= ACTIVITY =
All of the data is to be written out again exactly, without the pictures.

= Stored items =
*** Block opens ***

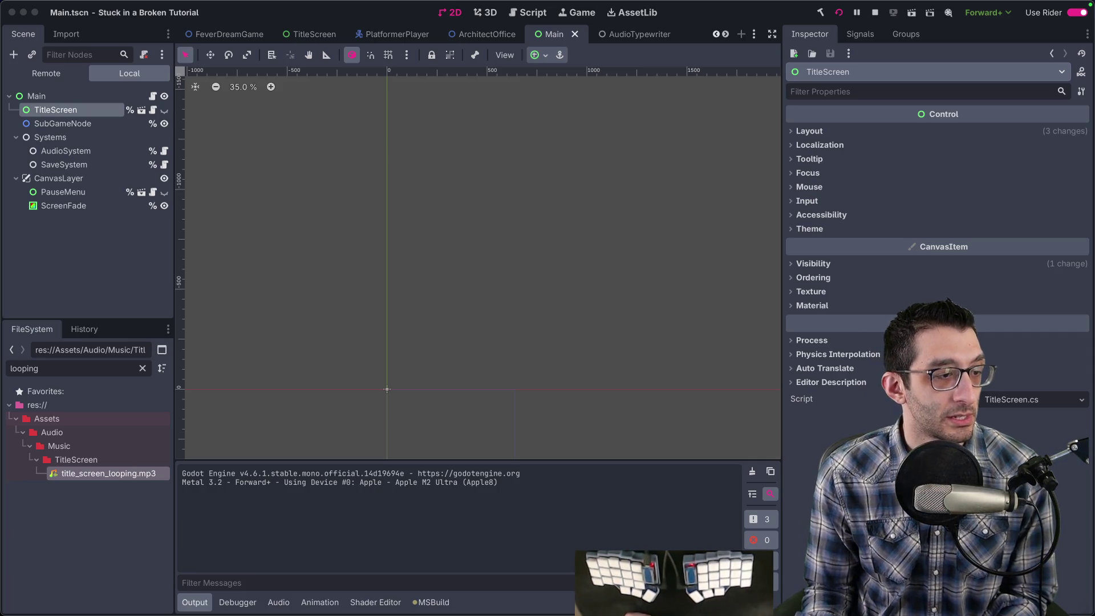
key("super+q")
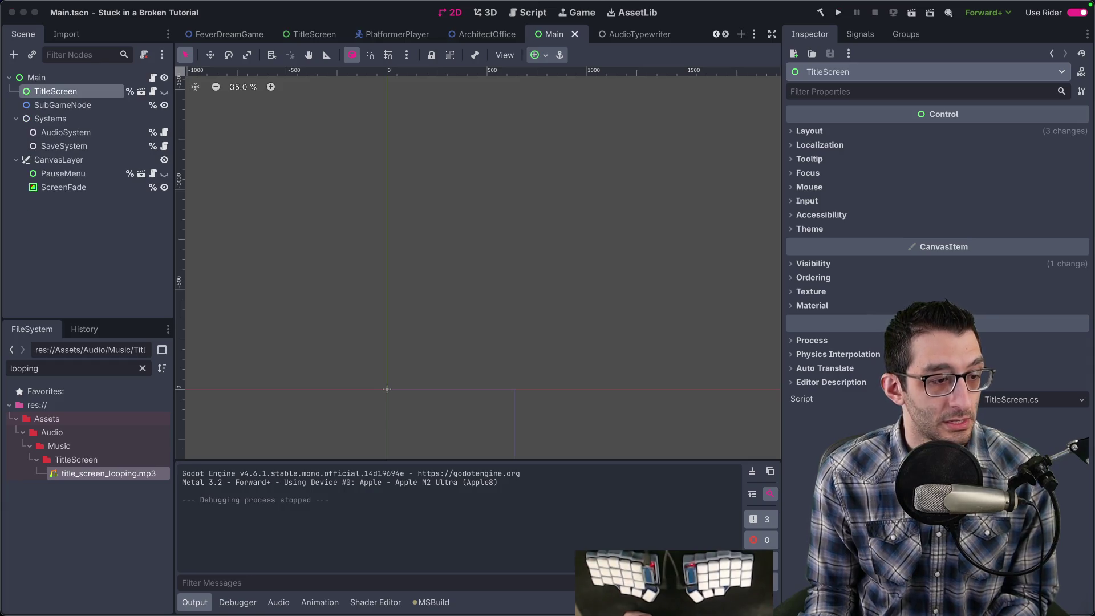
Reopen Godot's Project Settings to read the Physics Interpolation description, then return to Rider.
left_click(114, 6)
left_click(122, 22)
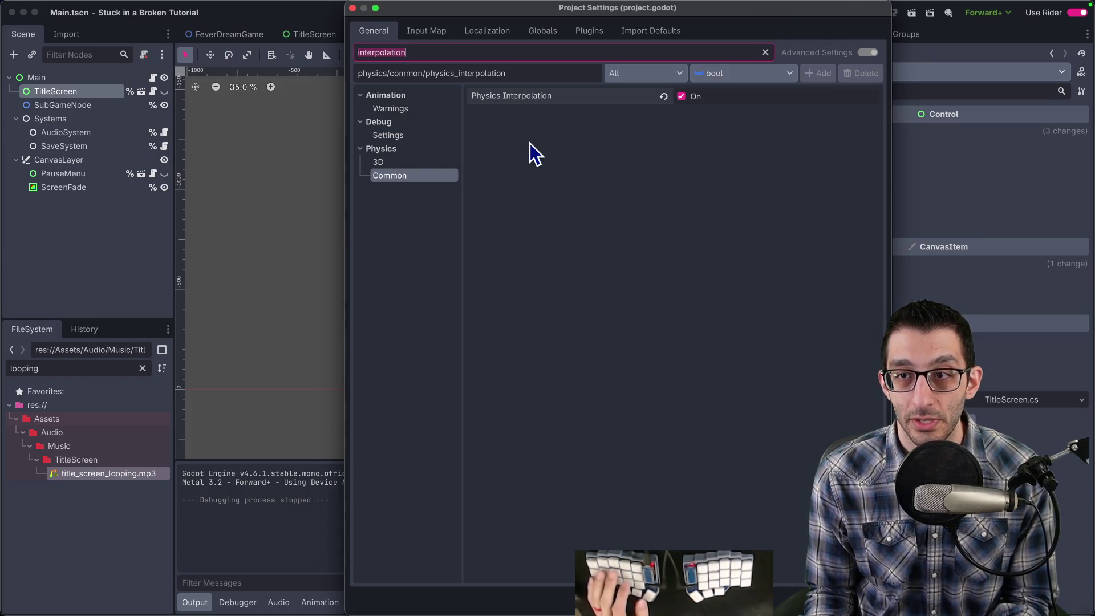
mouse_move(531, 98)
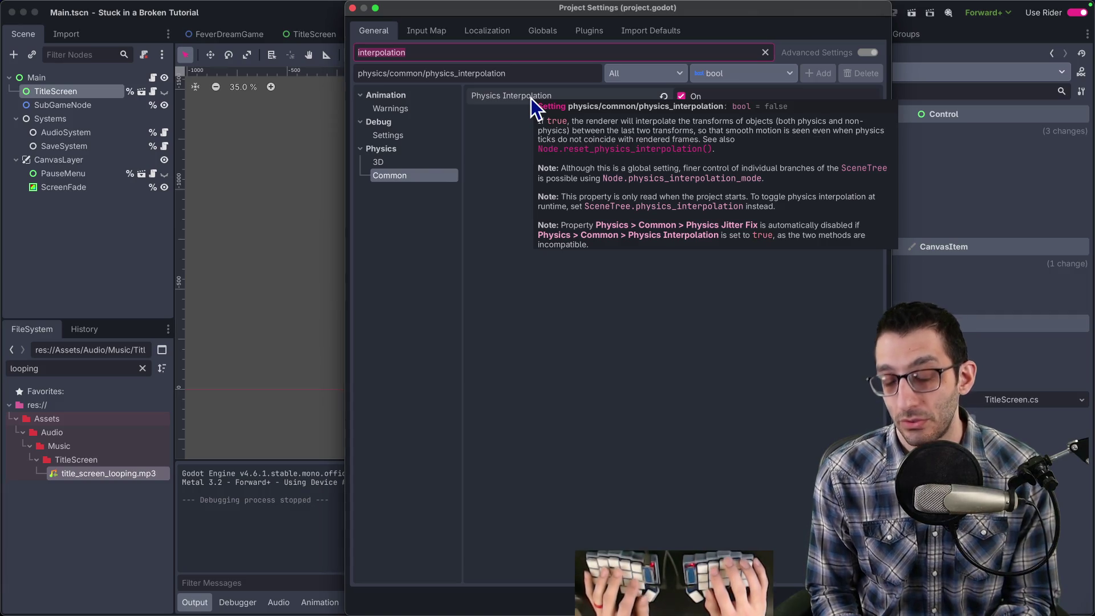
key("super+Tab")
key("super+shift+o")
Open BasePlatformerGame.cs and jump to the pixel-snapping block in its _Process method.
type("main")
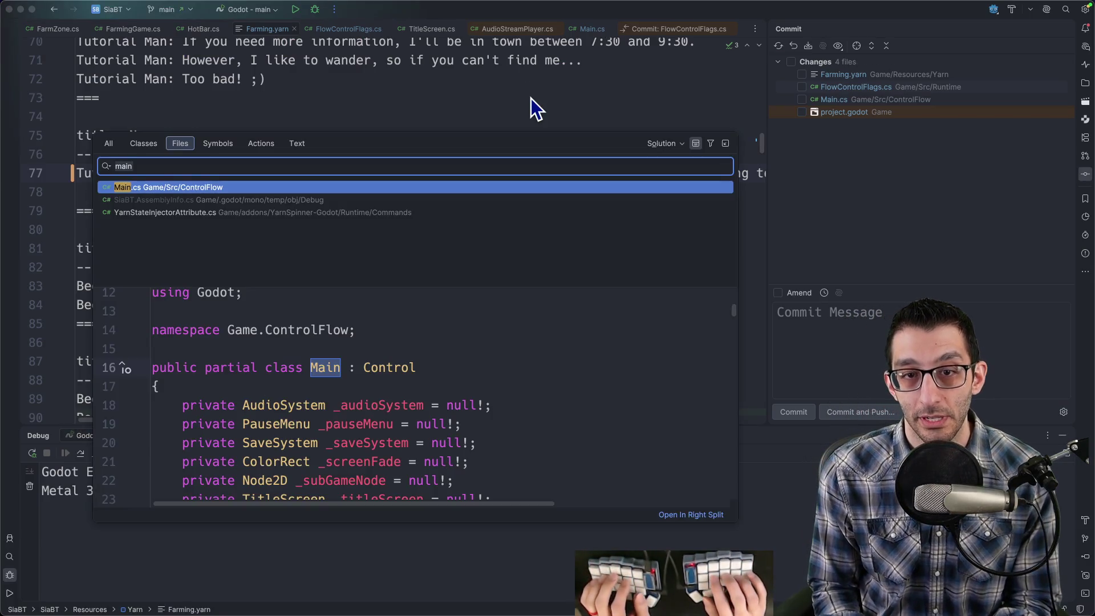
key("BackSpace")
key("BackSpace")
key("BackSpace")
type("platformergame")
key("super+a")
type("baseplatformergame")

*** Block closes ***

= EXERCISE RESULT =
key("super+q")
Reopen Godot's Project Settings to read the Physics Interpolation description, then return to Rider.
left_click(114, 6)
left_click(122, 22)
mouse_move(531, 98)
key("super+Tab")
key("super+shift+o")
Open BasePlatformerGame.cs and jump to the pixel-snapping block in its _Process method.
type("main")
key("BackSpace")
key("BackSpace")
key("BackSpace")
type("platformergame")
key("super+a")
type("baseplatformergame")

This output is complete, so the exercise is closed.